Sonny & the Sunset’s vintage-style west coast pop songs tell sordid tales of death, drowning, outcasts, heavenly visions, and otherworldly despair. This was captured in its purest form on their 2009 debut album Tomorrow is Alright, which still radiates with a classic yet indefinable sound, akin to a futuristic take 50’s R&B. Today Fat Possum announces the long-awaited vinyl release of Tomorrow is Alright, out September 24th. Coming off the heels of the recently acclaimed new Sonny & the Sunsets LP New Day With New Possibilities, and having have released eight official records with an often radical exploration of different sounds ranging from country to post-punk, it’s a fitting reminder of the impressive range of the project.

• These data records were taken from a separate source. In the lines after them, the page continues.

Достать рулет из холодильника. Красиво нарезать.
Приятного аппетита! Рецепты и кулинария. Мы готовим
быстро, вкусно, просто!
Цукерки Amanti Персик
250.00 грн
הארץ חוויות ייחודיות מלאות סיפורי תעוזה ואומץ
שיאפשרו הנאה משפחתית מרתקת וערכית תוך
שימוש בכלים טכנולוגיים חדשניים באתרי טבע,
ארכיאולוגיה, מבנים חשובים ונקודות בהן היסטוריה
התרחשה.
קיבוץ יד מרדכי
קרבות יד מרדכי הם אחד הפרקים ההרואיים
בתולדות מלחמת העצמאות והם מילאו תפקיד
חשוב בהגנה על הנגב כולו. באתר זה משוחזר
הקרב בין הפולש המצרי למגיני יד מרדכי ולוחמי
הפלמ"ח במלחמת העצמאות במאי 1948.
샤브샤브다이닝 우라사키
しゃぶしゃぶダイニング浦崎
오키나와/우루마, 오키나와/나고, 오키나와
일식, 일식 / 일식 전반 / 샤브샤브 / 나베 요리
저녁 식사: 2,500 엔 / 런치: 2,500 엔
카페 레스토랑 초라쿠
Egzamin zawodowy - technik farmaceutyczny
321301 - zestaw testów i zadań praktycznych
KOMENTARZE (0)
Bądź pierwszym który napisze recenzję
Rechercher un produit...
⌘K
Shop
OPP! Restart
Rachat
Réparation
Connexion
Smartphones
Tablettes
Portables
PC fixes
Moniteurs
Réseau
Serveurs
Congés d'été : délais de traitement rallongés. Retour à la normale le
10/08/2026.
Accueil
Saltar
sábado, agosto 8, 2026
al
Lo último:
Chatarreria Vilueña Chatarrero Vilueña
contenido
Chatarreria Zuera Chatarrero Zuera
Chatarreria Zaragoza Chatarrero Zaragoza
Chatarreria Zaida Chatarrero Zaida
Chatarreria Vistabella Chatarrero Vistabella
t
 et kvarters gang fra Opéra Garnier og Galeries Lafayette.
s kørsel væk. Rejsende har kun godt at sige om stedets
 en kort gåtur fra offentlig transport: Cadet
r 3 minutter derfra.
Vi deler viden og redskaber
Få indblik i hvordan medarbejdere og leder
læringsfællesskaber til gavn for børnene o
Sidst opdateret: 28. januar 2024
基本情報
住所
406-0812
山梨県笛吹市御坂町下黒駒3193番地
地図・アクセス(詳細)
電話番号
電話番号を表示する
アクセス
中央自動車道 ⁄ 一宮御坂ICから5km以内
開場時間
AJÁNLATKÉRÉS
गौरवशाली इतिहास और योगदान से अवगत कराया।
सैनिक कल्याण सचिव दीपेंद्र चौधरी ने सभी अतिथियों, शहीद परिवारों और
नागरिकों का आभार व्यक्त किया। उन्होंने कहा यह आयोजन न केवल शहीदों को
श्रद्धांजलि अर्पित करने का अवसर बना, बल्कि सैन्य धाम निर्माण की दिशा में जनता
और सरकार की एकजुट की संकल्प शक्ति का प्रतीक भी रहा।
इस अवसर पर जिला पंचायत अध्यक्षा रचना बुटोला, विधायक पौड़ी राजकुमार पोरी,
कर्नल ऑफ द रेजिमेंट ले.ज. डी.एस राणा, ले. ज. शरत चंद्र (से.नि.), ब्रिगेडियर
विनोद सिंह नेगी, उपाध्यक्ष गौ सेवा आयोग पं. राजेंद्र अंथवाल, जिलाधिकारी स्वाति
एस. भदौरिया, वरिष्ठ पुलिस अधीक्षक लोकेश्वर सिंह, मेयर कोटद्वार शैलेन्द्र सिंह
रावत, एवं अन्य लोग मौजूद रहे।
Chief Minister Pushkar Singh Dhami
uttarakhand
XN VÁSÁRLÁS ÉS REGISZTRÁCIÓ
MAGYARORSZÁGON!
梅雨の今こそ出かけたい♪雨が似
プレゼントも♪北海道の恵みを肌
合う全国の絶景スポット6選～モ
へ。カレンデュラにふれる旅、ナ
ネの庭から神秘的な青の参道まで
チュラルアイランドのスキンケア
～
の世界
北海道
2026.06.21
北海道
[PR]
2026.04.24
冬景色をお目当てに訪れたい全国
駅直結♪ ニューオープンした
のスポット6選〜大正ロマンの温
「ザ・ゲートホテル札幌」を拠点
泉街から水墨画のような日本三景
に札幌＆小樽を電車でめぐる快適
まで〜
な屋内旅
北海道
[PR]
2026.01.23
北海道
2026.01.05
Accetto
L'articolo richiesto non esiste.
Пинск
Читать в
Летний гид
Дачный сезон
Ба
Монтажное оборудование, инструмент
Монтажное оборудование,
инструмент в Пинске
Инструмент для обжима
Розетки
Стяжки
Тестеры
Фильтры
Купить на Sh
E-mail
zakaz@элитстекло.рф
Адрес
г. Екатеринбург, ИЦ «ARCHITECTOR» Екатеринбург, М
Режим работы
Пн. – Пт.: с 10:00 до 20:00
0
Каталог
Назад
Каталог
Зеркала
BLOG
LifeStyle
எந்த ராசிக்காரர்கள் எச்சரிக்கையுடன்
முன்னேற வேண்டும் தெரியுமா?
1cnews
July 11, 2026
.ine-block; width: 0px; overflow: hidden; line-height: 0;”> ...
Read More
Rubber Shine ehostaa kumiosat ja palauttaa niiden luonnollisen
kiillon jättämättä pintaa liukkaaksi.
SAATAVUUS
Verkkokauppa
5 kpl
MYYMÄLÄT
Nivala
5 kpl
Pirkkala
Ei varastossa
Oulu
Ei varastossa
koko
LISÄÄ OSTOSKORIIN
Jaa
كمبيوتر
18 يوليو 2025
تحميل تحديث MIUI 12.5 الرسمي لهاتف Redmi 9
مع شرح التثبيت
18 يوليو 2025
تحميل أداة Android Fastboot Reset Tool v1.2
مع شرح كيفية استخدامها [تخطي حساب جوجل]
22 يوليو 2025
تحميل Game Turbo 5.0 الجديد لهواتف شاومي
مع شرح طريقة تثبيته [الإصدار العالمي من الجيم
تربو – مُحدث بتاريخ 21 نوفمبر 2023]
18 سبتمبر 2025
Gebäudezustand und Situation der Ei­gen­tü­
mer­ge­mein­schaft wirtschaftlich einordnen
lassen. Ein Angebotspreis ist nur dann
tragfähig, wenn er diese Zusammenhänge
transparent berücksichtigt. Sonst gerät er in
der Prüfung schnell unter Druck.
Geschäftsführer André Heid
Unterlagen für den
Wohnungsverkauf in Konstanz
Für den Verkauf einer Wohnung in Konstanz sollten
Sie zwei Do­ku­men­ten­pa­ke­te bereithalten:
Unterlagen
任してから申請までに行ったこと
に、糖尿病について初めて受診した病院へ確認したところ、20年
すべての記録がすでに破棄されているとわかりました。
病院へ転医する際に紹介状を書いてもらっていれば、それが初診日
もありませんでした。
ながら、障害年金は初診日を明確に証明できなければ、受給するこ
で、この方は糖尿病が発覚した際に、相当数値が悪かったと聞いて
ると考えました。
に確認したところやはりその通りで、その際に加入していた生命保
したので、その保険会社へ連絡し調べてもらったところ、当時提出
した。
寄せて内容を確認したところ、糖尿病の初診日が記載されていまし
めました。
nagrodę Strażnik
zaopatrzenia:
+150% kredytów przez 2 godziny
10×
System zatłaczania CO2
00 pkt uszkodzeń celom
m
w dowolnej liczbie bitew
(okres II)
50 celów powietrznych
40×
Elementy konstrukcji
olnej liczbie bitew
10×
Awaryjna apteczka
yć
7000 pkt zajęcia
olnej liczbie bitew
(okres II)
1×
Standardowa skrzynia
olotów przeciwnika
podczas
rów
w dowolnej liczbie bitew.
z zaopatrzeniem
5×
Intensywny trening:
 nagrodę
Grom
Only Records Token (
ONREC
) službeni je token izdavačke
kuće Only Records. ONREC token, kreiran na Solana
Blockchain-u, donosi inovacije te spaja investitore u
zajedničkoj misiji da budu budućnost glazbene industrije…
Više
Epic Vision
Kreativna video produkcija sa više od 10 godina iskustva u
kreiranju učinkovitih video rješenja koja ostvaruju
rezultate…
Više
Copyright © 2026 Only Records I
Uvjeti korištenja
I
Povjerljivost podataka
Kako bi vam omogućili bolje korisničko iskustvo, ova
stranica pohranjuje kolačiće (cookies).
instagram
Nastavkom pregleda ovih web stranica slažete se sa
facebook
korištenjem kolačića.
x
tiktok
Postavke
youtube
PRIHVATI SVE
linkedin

Fresh off being featured in Netflix’s Outer Banks, the anthemic “Too Young To Burn” gets a 2021 video treatment packed with behind-the-scenes archival footage of the Bay Area music scene circa 2009, and featuring some distinct personalities that helped make the scene so vibrant
Sonny describes the new video: “Here is a video that is sentimental, that is really nice to watch. And this song I have played seventeen different ways and it continues to have some life. In the early days of touring I didn’t want to play it, because I didn’t want to be defined by it I guess, but after a while that wore off and I just came to enjoy it. I always thought of this Sonny & the Sunsets music thing more as a project or loose collective or even a portal more than a band. But if a Canadian border guard waves your van to the side and asks you what you are up to, you don’t want to say ‘oh we’re just a portal’. But it has been a beautiful portal to friendships and music and adventure and an experience of a certain kind of life on earth. At its best people have been able to come and go as their life phases and interests dictate. Some had to go raise families, some had to get on with their own careers, some came and went and came back again. And went again. Like I said, this song has been played 17 different ways over the years, and this ‘band’ has had 564 different musicians in it. I’m so glad Ryan was able to compile this. We could probably make fifteen videos like this and six or seven just of the drummers alone.”